An Island West of Jutland
Vedersø Klit actually once lay atop an island west of Jutland. If you look at the oldest maps with a reasonably reliable representation of the area, we go back to around 1550 where the Dutchman Cornelis Anthoniszoon published a map including Jutland. Here, there are a number of islands along the west coast on the map, including the islands Føhr, Amrum, Sild, Rømø, Manø and Fanø we know from South Jutland today. But then there are two more islands– Uthoe and Numit. Uthoe presumably later became a part of Blåvands Huk, while the island of Numit – or Numet, as it’s called in later maps – has become a part of the coastline – and on the island Numet emerged Vedersø Klit. The other map from 1680 is by Ionannes Lanssonius. Common to both maps is that they are intended for seafaring, so they include the features of the coast that could be useful to foreign traders and cities and entryways.
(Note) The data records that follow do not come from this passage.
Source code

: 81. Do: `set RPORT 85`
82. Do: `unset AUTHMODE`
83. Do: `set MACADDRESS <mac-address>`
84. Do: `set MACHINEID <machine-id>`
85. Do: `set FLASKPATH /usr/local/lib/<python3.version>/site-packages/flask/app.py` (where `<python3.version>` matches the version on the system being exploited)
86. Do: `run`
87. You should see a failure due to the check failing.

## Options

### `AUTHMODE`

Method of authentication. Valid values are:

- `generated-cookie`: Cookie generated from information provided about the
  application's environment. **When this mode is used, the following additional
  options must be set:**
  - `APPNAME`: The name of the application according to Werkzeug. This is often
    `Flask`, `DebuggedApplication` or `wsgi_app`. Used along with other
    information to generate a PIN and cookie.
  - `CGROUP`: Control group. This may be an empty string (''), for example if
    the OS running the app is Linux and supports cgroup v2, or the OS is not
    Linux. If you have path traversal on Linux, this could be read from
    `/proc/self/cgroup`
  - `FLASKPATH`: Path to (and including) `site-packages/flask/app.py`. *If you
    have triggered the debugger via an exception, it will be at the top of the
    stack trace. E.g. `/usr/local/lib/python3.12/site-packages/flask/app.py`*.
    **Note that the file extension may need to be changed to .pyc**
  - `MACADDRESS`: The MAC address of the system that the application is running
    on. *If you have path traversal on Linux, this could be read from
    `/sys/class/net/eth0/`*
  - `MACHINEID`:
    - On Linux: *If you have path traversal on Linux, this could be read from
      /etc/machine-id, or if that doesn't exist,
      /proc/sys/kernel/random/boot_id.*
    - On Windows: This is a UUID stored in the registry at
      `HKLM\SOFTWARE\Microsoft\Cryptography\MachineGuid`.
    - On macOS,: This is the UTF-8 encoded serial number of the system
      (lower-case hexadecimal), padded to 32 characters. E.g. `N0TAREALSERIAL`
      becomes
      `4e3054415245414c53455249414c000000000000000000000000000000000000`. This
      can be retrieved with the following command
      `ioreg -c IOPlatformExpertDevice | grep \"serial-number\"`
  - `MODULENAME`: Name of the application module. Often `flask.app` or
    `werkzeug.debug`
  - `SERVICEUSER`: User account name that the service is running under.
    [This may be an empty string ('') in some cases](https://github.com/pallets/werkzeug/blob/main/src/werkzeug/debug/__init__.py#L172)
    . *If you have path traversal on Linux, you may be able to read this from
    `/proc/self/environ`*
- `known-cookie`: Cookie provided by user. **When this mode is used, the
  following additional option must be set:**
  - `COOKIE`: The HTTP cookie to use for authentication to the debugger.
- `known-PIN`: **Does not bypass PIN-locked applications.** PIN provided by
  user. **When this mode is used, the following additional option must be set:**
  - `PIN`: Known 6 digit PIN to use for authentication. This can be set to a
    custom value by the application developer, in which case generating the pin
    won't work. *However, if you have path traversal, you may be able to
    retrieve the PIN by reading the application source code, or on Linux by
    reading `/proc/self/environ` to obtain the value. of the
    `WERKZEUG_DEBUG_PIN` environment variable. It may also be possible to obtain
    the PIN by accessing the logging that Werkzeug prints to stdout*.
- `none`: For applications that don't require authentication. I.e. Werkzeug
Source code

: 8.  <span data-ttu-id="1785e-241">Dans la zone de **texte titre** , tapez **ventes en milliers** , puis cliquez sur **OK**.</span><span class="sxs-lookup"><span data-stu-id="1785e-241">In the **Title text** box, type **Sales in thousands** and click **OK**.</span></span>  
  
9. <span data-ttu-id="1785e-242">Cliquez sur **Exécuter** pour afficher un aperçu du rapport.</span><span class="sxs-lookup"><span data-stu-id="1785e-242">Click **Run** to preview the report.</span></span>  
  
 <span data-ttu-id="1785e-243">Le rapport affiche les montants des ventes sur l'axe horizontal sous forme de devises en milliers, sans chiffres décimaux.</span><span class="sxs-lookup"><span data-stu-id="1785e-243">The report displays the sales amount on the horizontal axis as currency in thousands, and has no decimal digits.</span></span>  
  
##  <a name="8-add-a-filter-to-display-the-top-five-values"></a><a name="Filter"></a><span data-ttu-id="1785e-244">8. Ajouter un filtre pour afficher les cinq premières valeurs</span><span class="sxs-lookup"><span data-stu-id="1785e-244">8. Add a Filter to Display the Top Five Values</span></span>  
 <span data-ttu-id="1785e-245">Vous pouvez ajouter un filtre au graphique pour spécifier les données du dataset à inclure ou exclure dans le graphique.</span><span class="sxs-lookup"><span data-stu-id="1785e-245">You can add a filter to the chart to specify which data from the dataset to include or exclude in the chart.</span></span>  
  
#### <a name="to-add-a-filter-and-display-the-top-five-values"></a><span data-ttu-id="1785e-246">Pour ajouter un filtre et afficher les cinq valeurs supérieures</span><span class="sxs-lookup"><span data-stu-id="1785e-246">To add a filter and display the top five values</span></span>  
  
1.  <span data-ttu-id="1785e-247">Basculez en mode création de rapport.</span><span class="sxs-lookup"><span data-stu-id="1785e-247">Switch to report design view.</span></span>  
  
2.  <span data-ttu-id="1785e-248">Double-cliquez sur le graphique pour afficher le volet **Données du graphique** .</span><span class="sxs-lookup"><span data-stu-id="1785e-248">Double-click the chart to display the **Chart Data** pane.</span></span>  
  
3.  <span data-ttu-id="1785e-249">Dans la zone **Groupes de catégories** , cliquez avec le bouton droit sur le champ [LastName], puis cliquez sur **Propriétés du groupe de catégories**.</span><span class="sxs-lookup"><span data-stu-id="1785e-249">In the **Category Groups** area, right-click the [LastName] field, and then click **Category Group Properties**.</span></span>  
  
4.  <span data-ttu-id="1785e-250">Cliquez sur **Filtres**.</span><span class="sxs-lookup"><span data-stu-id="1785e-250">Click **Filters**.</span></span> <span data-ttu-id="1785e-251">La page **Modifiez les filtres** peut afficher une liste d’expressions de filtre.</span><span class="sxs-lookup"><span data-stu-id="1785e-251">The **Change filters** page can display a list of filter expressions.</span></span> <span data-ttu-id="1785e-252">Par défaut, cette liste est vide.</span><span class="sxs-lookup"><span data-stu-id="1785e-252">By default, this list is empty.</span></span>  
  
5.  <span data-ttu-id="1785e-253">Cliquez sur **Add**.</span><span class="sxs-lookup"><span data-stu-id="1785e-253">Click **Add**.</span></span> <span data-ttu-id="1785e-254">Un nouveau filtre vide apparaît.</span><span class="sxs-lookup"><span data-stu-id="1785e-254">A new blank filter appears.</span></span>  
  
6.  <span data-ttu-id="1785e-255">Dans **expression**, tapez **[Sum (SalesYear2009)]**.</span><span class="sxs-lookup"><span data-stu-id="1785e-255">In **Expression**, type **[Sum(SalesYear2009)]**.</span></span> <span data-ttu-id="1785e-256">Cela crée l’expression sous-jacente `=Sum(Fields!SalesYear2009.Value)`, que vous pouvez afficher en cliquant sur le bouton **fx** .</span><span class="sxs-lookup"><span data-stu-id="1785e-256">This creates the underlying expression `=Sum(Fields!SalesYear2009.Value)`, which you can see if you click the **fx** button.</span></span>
North of “Numet Country” lies an entryway at Torsmyd (Thorsminde), and within lies Vosborg and Nissum. Further down comes Husby, Timgaard and Ringkøbing. Here, it still appears as though it’s clear sailing in at Thorsminde and in to Ringkøbing. This has also been possible once, but already around 1560 the movement of sand closed this sailing route. A canal was dug – “Staby Kast” – but it could only transport smaller, flat-bottomed boats.
In 1650, Johannes Mejer drew a map of Denmark. Here, the island of Numet is clearly landfast at Husby. Part of the difference between the two maps is likely because the Dutchman needed the map to sail to and from Denmark, while Johannes Mejer’s map is also a map for Frederik III displaying his kingdom. In any case, there is greater local knowledge within the countryside. If we go further to the south on Mejer’s map, we can see that at several points Holmsland Klit is penetrated by the sea, and that it does not yet reach the south-end of Ringkøbing Fjord.
Along large parts of Numet there is water within, but according to the sources there is so often low water that one can walk or transport across, for example from Søndervig to Holmsland – the lowest large island before Numet, and further in between Holmsland and Ringkøbing it’s possible to go over Vonå. The large wetlands were often temporarily flooded, and the only stable connection is out by Vedersø Klit, located in the corner of the fjord, where Numet is landfast.
Over the centuries, sediments have been deposited in the fjords within Numet, and the North Sea has deposited sand on the outside, so the opening south of Numet has moved further down the south-end of Ringkøbing Fjord and eventually it closed at Nymindegab. At times, the opening at Torsminde also closes, thus, forming the coastline that we know today.